A meeting of the vestry held in 1905 determined a new church should be built and fundraising began. Donations were raised by public subscription, donations and grants, including £100 from the Diocesan Church Building Association. A plot of land was acquired at Chickerell Road for £400.

The plans for the church were drawn up by Charles Edwin Ponting of Marlborough and Messrs Jesty and Baker of Portland were hired as the builders, with Mr. D. Grant acting as clerk of the works. The foundation stone was laid by Miss Morrice on 30 October 1907.

Owing to the limited funds available, only the nave, porch and part of the crypt was built as part of the original construction work. It was intended to add a chancel and side aisles at a later date, but this did not come to fruition. The construction of the main body of the church provided accommodation for 198 persons, while the complete scheme for St Martin's intended to accommodate 523.

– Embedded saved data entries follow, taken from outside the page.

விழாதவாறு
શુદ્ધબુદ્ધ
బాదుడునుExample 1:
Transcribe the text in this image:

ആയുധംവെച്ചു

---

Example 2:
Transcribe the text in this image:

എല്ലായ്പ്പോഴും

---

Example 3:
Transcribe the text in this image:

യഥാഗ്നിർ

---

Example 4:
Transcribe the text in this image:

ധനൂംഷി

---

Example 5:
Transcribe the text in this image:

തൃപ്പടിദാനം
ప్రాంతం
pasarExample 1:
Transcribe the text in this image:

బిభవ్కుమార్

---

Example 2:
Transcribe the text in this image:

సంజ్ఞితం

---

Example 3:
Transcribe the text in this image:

The church was dedicated by the Bishop of Salisbury, the Right Rev. John Wordsworth, on 30 October 1908. It had cost £2,560 at the time of its opening, of which £300 had yet to be raised.

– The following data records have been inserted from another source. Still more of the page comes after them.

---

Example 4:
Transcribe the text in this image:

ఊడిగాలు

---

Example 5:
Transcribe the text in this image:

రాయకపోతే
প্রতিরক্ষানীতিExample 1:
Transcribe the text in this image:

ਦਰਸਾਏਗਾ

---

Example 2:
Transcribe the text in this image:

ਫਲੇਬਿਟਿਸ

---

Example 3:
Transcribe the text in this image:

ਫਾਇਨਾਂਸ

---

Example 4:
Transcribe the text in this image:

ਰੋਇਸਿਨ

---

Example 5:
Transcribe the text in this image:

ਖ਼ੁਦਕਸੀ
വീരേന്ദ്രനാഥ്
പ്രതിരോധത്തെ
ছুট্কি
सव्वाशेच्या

St Martin's closed in 1949, although the building saw continued use by the Weymouth and District Deaf and Dumb Club and the executive committee of Toc H Weymouth. Services for the Deaf and Dumb Club were held until 1955. St Martin's later reopened as a place of worship in 1961 but closed again in 1965.

The church was later converted into the residential St Martin's Court. It was originally split into two dwellings in the 1980s, but is now made up of eight flats. Planning permission was obtained in 2007 to split one half of the church, No. 1, into four separate flats. In 2008, permission was also granted to convert No. 2's maisonette into three flats.

==Architecture==
St Martin's is built of Fordingbridge red brick with Portland stone dressings in the Decorated style. The church had to be built on deep concrete foundations owing to the sloping ground and soft subsoil. The roof, which was tiled with dark red sand-faced tiles, had a bell turret added, which was surmounted by a wrought-iron cross. Part of the intended crypt was completed in the work of 1907–08, which was to form a larger parish room but was instead used as a vestry. The porch has a large three-light traceried window above and flanking buttresses rising up to the roof. The nave was built with clerestory windows and an open-timbered roof. In addition to the interior of the walls, the piles and arches were also faced with Fordingbridge brick. The floors were made of wood on concrete and the main doors of oak.

Chairs rather than pews formed the seating. The choir stalls were sourced from St George's at Bourton and the font from St Peter's at North Poorton. The church's pulpit was moved from Holy Trinity to the new church, while many of the fittings of the temporary St Martin's were also transferred there.